Minute rédigée par Frédérique Doucet
L’Immortel, d’Alphonse Daudet, est une étude de mœurs publiée en 1888. L’auteur nous dresse des portraits piquants, sans concession et non dénués d’humour, des divers personnages qui peuplent son récit. Même si le but qu’ils poursuivent est différent, tous sont cependant dévorés par une ambition qui les ronge comme un cancer.
Je lisais ce livre au moment de la mort de Jean D’Ormesson et, contaminée par l’esprit d’un des protagonistes du roman, je pensai : voilà un siège qui se libère ! Car chaque mort d’académicien n’est pas un deuil, mais un espoir pour les postulants qui intriguent, depuis des années, pour en être. Ah, l’Académie Française ! Être immortel de son vivant, quel charmant paradoxe !
Cette idée, d’abord un peu vague, va bientôt tourner à l’obsession pour le jeune et prometteur poète Abel de Freydet. Il quitte son Loir et Cher, trop perdu, afin de hanter à Paris les salons à la mode, dans l’espoir d’y glaner des voix pour sa candidature à l’Académie. Il y sacrifie sa fraîcheur d’écriture et sa vie privée. Il fréquente assidûment son mentor, Léonard Astier-Réhu, lui-même immortel grâce aux menées de sa femme, fille d’immortel. Léonard cependant est resté un intellectuel de province, mal dégrossi et facilement bernable, qui connaîtra une triste fin.
Dans la famille Astier il y a donc aussi la femme. Avoir « immortalisé » son mari ne lui suffit pas. Nouvelle Célestine, tout miel et toute onction avec ses victimes, elle arrange des mariages d’argent dont elle retirera un bénéfice car l’Académie ça ne paie pas et le fils chéri, Paul, a sans cesse besoin d’argent. Il est architecte et les commandes que sa mère lui procure ne suffisent pas à son train de vie. De son côté, il manigance également afin d’accaparer la fortune des riches et belles dames qui se laissent séduire par ses manœuvres.
En contrepoint de tous ces ambitieux intrigants, Védrine. Archétype de l’artiste authentique. Sculpteur, peintre pour qui l’art est vivant et toujours objet de nouvelles expérimentations, c’est un homme honnête et simple, qui sait se contenter de ce qu’il a. Attiré un instant par les honneurs, il en a vite constaté la vanité. Aussi regarde-t-il ses pairs s’agiter comme des marionnettes ignorant le marionnettiste –pauvres Pinocchios croyant qu’ils sont déjà des humains– courir inlassablement après les distinctions.
Lucide, il met en garde son ami Freydet.

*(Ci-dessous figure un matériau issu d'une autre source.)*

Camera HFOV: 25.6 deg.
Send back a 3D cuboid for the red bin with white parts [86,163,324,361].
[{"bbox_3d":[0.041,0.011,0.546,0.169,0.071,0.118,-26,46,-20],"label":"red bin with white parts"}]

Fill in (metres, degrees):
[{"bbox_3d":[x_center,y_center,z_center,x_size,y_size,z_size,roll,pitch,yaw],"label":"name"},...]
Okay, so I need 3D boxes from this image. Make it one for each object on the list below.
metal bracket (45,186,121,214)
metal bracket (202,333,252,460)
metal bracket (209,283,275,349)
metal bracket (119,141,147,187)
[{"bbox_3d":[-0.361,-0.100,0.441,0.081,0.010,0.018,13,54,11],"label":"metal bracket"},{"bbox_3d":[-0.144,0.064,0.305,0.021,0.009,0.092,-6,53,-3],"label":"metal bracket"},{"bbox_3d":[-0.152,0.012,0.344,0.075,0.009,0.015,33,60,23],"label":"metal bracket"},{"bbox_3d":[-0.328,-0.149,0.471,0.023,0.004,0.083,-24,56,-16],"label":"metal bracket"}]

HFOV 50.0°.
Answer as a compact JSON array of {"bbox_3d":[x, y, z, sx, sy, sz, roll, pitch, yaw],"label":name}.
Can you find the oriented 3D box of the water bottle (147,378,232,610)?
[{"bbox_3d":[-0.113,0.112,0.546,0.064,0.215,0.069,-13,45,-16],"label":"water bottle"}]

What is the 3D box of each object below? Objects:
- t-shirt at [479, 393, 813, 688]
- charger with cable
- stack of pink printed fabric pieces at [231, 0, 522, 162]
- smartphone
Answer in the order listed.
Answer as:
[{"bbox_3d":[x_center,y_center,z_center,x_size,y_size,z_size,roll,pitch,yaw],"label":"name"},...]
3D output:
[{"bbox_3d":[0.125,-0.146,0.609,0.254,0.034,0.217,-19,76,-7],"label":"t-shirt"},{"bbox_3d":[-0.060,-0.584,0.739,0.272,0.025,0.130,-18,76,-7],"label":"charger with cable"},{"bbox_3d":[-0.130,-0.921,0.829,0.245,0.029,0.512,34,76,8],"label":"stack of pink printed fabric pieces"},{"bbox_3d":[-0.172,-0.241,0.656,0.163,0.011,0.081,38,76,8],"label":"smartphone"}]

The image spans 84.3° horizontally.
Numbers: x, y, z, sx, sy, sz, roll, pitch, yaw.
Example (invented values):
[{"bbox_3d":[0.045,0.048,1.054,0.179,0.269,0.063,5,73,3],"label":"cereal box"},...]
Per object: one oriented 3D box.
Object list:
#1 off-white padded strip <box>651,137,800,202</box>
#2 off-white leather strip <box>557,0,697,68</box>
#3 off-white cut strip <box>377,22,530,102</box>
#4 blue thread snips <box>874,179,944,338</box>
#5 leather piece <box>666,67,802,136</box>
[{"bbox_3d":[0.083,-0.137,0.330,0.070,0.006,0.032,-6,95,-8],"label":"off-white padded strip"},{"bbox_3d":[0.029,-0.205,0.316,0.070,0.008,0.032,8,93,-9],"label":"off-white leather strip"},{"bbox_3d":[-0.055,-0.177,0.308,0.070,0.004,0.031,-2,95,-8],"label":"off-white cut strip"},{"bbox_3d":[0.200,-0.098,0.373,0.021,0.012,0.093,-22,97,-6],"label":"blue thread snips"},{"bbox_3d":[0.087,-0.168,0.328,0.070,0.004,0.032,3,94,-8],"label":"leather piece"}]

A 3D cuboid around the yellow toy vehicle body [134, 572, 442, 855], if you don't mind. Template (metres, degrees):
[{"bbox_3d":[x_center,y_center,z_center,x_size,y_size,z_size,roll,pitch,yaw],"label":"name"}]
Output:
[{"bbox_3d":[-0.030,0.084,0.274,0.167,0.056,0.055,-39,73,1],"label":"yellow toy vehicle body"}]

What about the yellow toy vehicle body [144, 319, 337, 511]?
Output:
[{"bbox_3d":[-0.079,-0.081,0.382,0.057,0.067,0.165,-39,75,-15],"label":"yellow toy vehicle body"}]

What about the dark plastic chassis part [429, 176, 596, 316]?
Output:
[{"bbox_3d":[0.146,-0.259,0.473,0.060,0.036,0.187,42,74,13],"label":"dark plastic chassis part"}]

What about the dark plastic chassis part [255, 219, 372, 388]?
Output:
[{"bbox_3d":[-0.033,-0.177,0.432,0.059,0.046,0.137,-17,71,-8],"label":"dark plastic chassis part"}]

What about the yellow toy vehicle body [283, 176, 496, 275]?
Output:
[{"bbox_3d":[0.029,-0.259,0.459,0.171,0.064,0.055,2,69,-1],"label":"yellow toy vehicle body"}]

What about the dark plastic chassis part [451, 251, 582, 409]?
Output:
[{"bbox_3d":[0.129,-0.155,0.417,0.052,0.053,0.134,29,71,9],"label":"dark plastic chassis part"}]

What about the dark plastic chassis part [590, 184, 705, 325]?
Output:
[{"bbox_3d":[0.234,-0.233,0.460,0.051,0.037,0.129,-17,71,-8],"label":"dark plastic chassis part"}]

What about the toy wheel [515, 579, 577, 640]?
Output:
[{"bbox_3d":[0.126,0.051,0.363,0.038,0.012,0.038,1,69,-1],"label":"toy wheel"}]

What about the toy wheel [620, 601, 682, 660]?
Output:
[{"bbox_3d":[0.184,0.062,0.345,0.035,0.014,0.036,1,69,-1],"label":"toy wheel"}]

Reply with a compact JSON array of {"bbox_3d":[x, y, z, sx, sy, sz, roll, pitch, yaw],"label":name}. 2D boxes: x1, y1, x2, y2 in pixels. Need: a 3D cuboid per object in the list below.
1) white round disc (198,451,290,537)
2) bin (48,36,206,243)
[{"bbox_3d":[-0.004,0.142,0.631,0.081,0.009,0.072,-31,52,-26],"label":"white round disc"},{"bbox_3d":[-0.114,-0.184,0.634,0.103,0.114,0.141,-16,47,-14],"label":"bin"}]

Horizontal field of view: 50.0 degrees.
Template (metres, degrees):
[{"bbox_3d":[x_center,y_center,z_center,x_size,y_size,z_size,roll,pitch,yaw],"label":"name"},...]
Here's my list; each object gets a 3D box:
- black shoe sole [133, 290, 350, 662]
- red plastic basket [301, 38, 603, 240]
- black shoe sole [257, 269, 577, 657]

L’Académie sclérose : « finies, les belles inventions ; finis, les coups d’audace à se casser les reins ». Il compare les académiciens à ces enfants qu’on endimanche et à qui l’ont dit : « amusez-vous, mais ne vous salissez pas ».
Mais comme souvent, les sages n’ont pas le dernier mot et la comédie humaine suit son cours. Ambition, quand tu nous tiens…
Alphonse Daudet, L’Immortel, Paris, A. Fayard, 1908.